To a forester sumacs are nurse trees, offering protection to young seedlings of more desirable trees. But to a farmer, sumacs are trash trees, interlopers who would take over his open fields the minute his back is turned. That's exactly what they do on Locust Hill, sneaking out from the edges of the woods into the meadows like maggots, ready to devour any stretch of open land. If they're not cut down in a few years their trunks are as big around as aerosol cans.
Looked at without prejudice, however, sumacs can be extremely handsome. Last week driving home from Cambridge, New York, the dense canopies of sumac leaves turned the roadsides into flashes of fiery orange, brilliant red or sometimes a rich angry purple. Their growth habit reminds me of the low flat crowns of Acacia trees that are so common on the savannas of East Africa. Unfortunately I didn't have my camera, and today's picture isn't handsome at all.

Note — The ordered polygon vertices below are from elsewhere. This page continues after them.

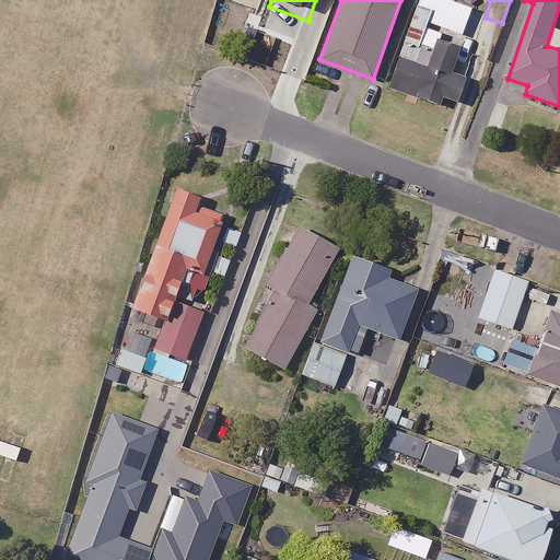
[(451,74),(458,49),(439,43),(443,33),(426,26),(431,9),(416,4),(388,88),(439,105),(442,97),(456,102),(464,79),(451,74)]
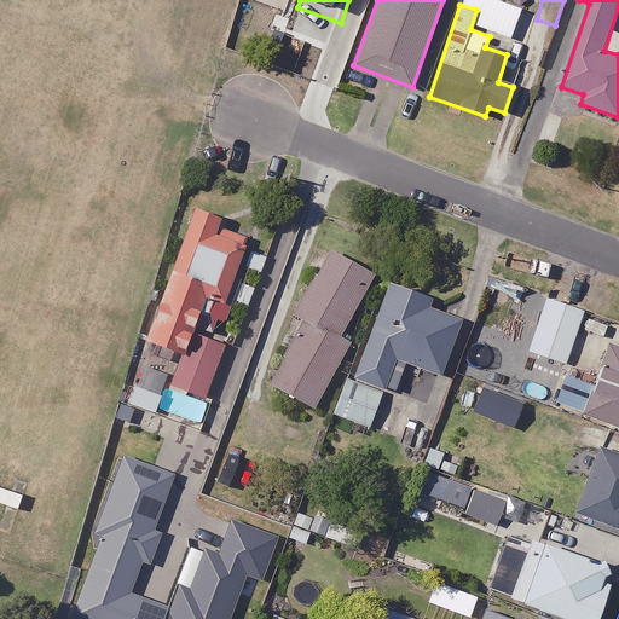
[(218,217),(187,206),(140,337),(181,352),(196,311),(208,314),(214,299),(224,302),(247,238),(215,226),(218,217)]
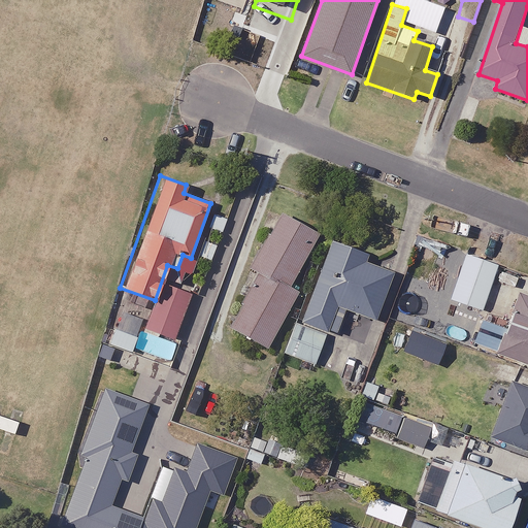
[(320,232),(282,212),(252,269),(260,273),(231,328),(268,348),(298,291),(291,287),(320,232)]
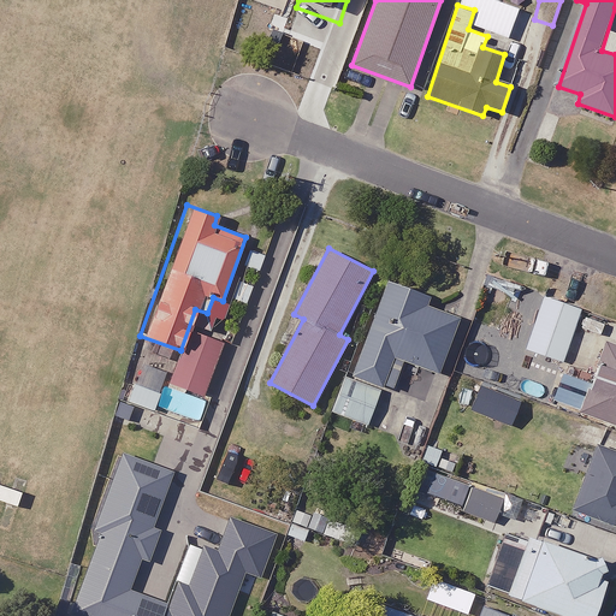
[(460,315),(386,286),(351,377),(347,375),(333,412),(367,425),(383,385),(392,389),(403,361),(437,374),(460,315)]
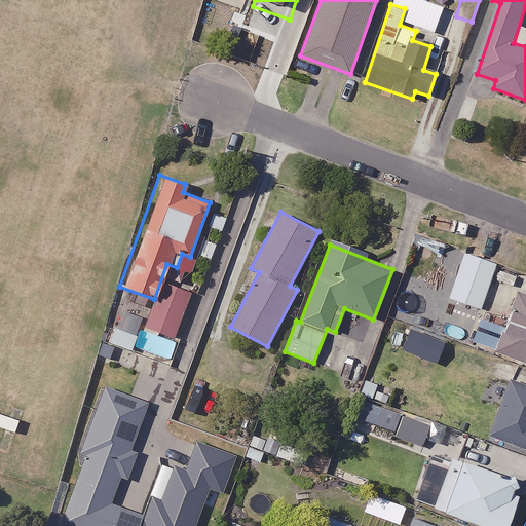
[(495,264),(464,254),(449,298),(480,308),(495,264)]
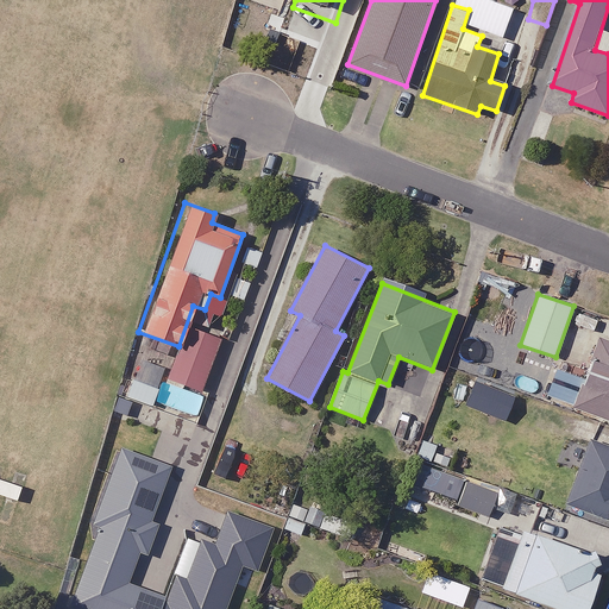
[(221,340),(188,326),(168,377),(201,390),(221,340)]
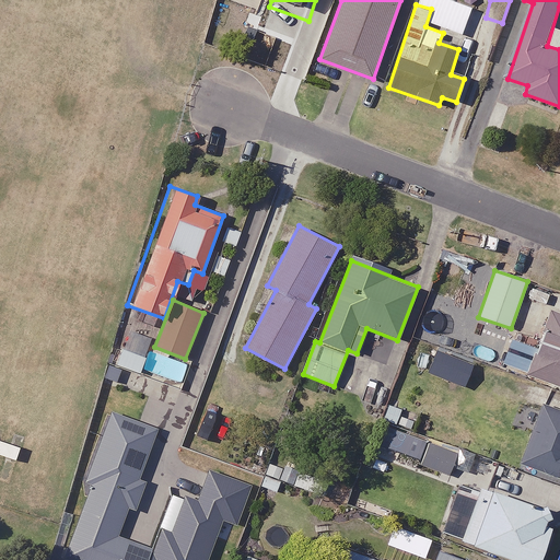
[(559,315),(550,312),(527,374),(559,386),(559,315)]
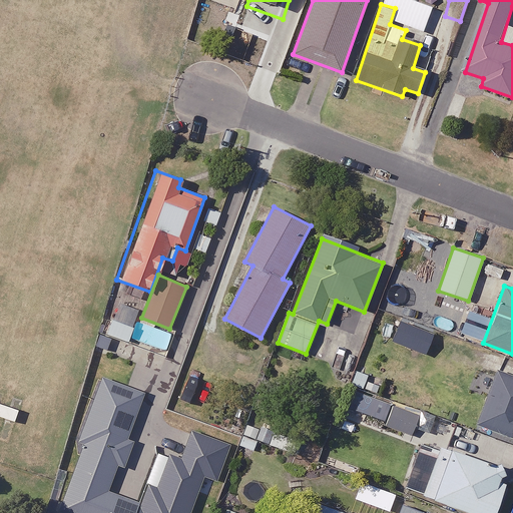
[(142,303),(115,294),(103,333),(130,341),(142,303)]
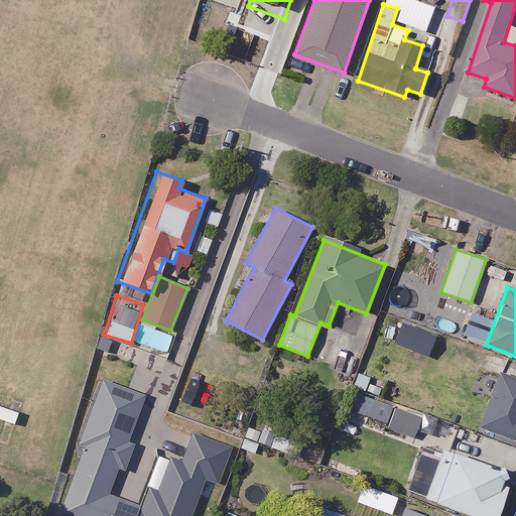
[(435,337),(403,324),(395,343),(426,357),(435,337)]
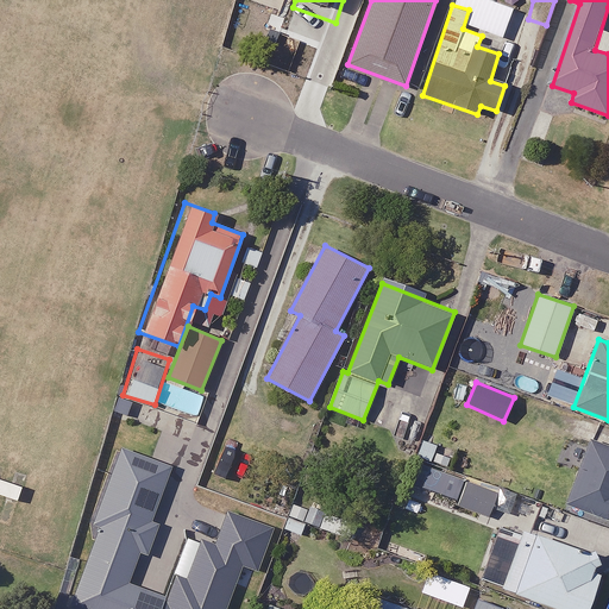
[(454,451),(422,441),(418,457),(451,465),(454,451)]
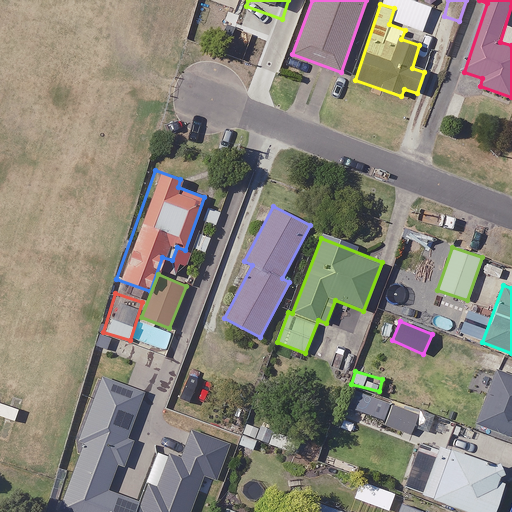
[(511,376),(496,371),(476,423),(511,437),(511,376)]
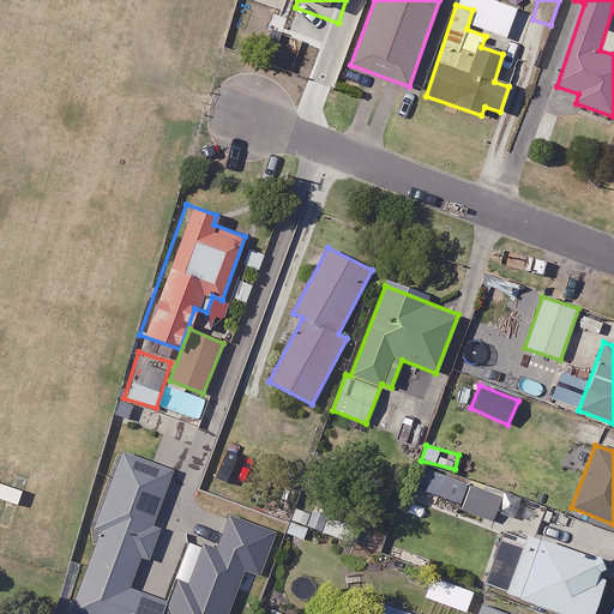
[(173,471),(124,455),(100,523),(103,524),(72,612),(78,613),(229,613),(245,570),(260,575),(275,534),(230,518),(218,551),(192,541),(178,581),(170,603),(130,589),(142,555),(150,559),(160,530),(154,528),(173,471)]
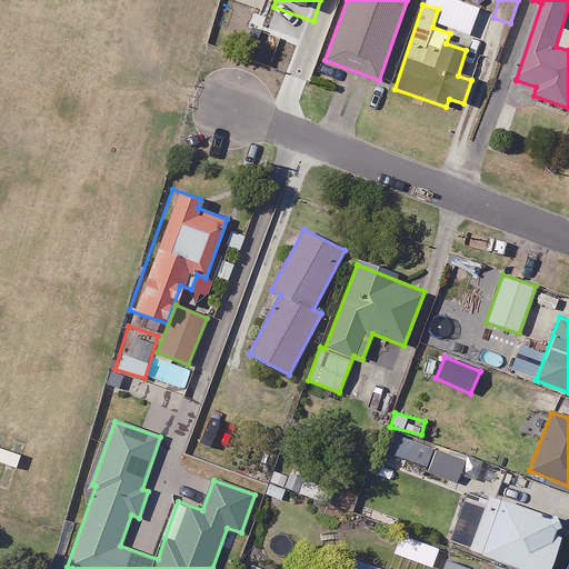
[(465,461),(437,450),(432,460),(412,452),(408,463),(456,482),(465,461)]
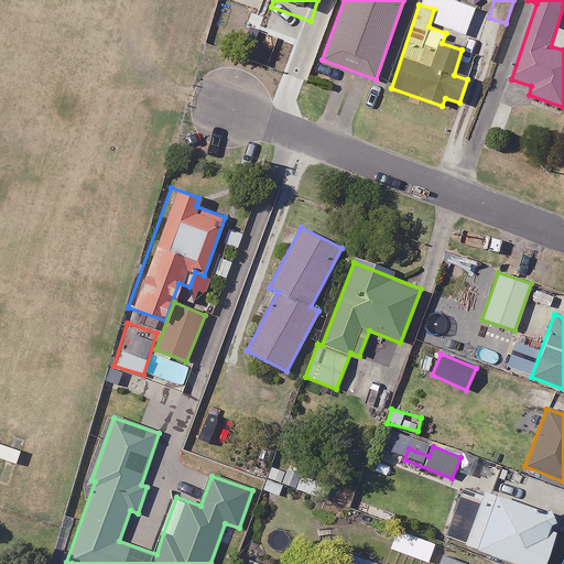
[(484,489),(481,498),(462,491),(445,537),(519,563),(543,563),(561,518),(484,489)]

The most common sumac is the staghorn
variety, Rhus typhina, so named because its
thick branching twigs are covered with velvety
hairs like the beginning antlers of a stag. In
spring its compound fronds, lined with pinnate
leaflets, are bright green above but silvery white
beneath, a fact which goes unnoticed until they
are lifted by the wind. Its blossoms are born in
very large, dense clusters. The Indians made a
pink lemonade from these blossoms.
Once pollinated, the flowers form hairy clusters of red fruits that sit up like candelabra above the leaves. Squirrels and birds like to dine on these fruits and later drop the undigested seeds, nicely fertilized, where they will germinate. Rabbits and deer find the twigs and bark a nourishing diet in winter when tastier items are no longer available.
Last time we cut down a mess of sumac on Locust Hill I was amazed by the brilliant color of the trunks in cross-section - a sulfurous yellow core, circled by such distinct growth rings in contrasting tan that it was easy to count how many years we'd let them survive. Sumac bark contains an excellent substance for tanning leather, and one variety, Rhus coriaria, is grown in Sicily as a field crop. Its shoots are cut down each year as they are about to flower and the tannic substance is harvested.
Pretty as it is in summer and fall, in winter the sumac looks dead. The ends of its twigs actually do die, and its branches exhibit prominent leaf scars. Its silhouette is ungainly, stiff and angular, without the softening grace of other trees which have many lacy twigs. I'm afraid I will always react with distaste to sumac, the tree as well as the name.